# FreeBSD Installation sysinstall cannot find usb cdrom



## kpedersen (Feb 4, 2010)

Hello,

[SOLVED] Go to sysinstall options and select Rescan Devices [*]. This worked well.

I have a laptop with a broken dvd drive, so I disconnected it and am using a usb dvd drive for the installation.

The FreeBSD 8.0 RELEASE dvd boots fine but shortly after I have set up the partitions and am choosing which media the installation packages are on, sysinstall tells me that it cannot find the cdrom.



> No CD/DVD devices found! Please check that your system's configuration is correct and that the CD/DVD drive is of a supported type. For more information, consult the hardware guide in the Doc menu.



It seems that sysinstall is hard coded to look for /dev/acd0 rather than /dev/cd0 but as I recall, I have installed FreeBSD on my thinkpad fine with the same usb dvd drive.
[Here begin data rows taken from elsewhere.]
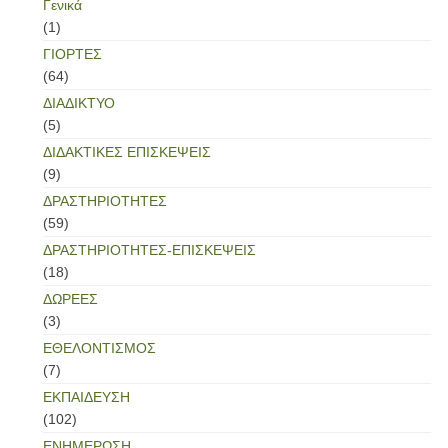
Γενικά
(1)
ΓΙΟΡΤΕΣ
(64)
ΔΙΑΔΙΚΤΥΟ
(5)
ΔΙΔΑΚΤΙΚΕΣ ΕΠΙΣΚΕΨΕΙΣ
(9)
ΔΡΑΣΤΗΡΙΟΤΗΤΕΣ
(59)
ΔΡΑΣΤΗΡΙΟΤΗΤΕΣ-ΕΠΙΣΚΕΨΕΙΣ
(18)
ΔΩΡΕΕΣ
(3)
ΕΘΕΛΟΝΤΙΣΜΟΣ
(7)
ΕΚΠΑΙΔΕΥΣΗ
(102)
ΕΝΗΜΕΡΩΣΗ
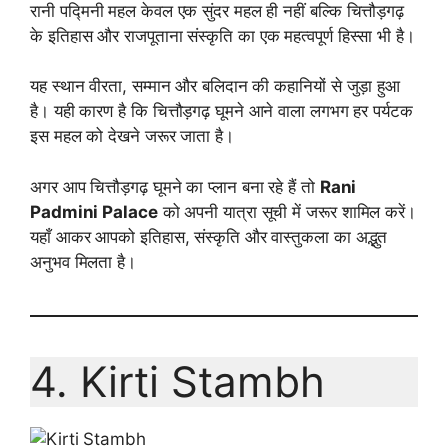
रानी पद्मिनी महल केवल एक सुंदर महल ही नहीं बल्कि चित्तौड़गढ़
के इतिहास और राजपूताना संस्कृति का एक महत्वपूर्ण हिस्सा भी है।
यह स्थान वीरता, सम्मान और बलिदान की कहानियों से जुड़ा हुआ
है। यही कारण है कि चित्तौड़गढ़ घूमने आने वाला लगभग हर पर्यटक
इस महल को देखने जरूर जाता है।
अगर आप चित्तौड़गढ़ घूमने का प्लान बना रहे हैं तो
Rani
Padmini Palace
को अपनी यात्रा सूची में जरूर शामिल करें।
यहाँ आकर आपको इतिहास, संस्कृति और वास्तुकला का अद्भुत
अनुभव मिलता है।
4. Kirti Stambh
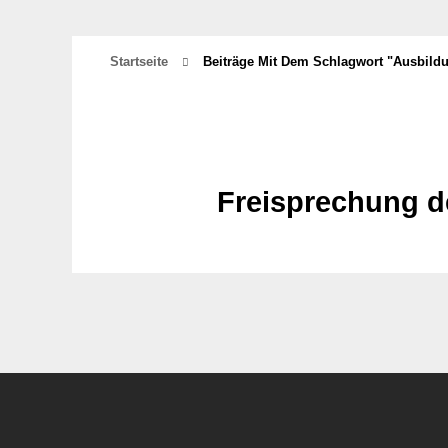
Startseite
Beiträge Mit Dem Schlagwort "Ausbild
Freisprechung d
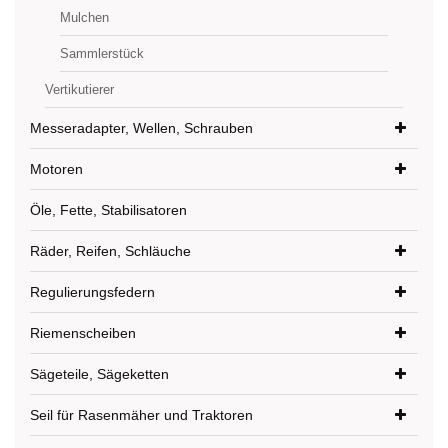
Mulchen
Sammlerstück
Vertikutierer
Messeradapter, Wellen, Schrauben
Motoren
Öle, Fette, Stabilisatoren
Räder, Reifen, Schläuche
Regulierungsfedern
Riemenscheiben
Sägeteile, Sägeketten
Seil für Rasenmäher und Traktoren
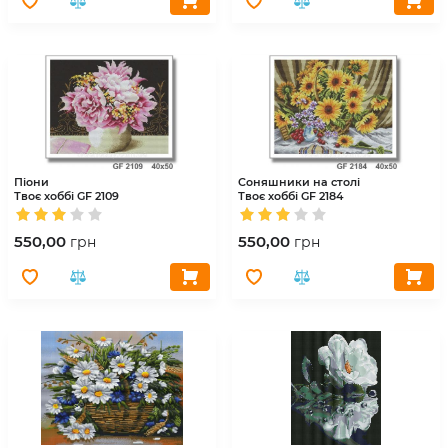
Піони
Соняшники на столі
Твоє хоббі
GF 2109
Твоє хоббі
GF 2184
550,00
550,00
грн
грн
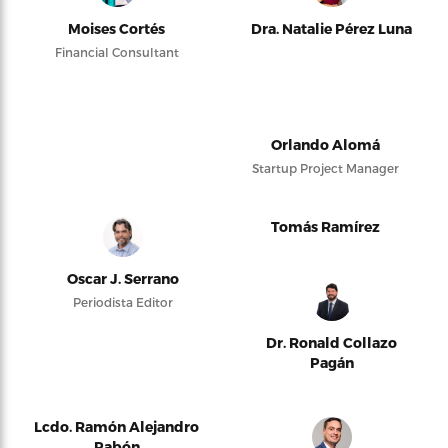
Moises Cortés
Dra. Natalie Pérez Luna
Financial Consultant
Orlando Alomá
Startup Project Manager
Tomás Ramírez
Oscar J. Serrano
Periodista Editor
Dr. Ronald Collazo
Pagán
Lcdo. Ramón Alejandro
Pabón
Could it be that sysinstall looks for /dev/acd0 first before /dev/cd0 but then aborts if /dev/acd0 is not found regardless?

Does anyone have any solutions to get FreeBSD installing via the DVD on this usb dvd drive?

I believe this may be related to...
http://forums.freebsd.org/showthread.php?t=9020

Best Regards,

Karsten


----------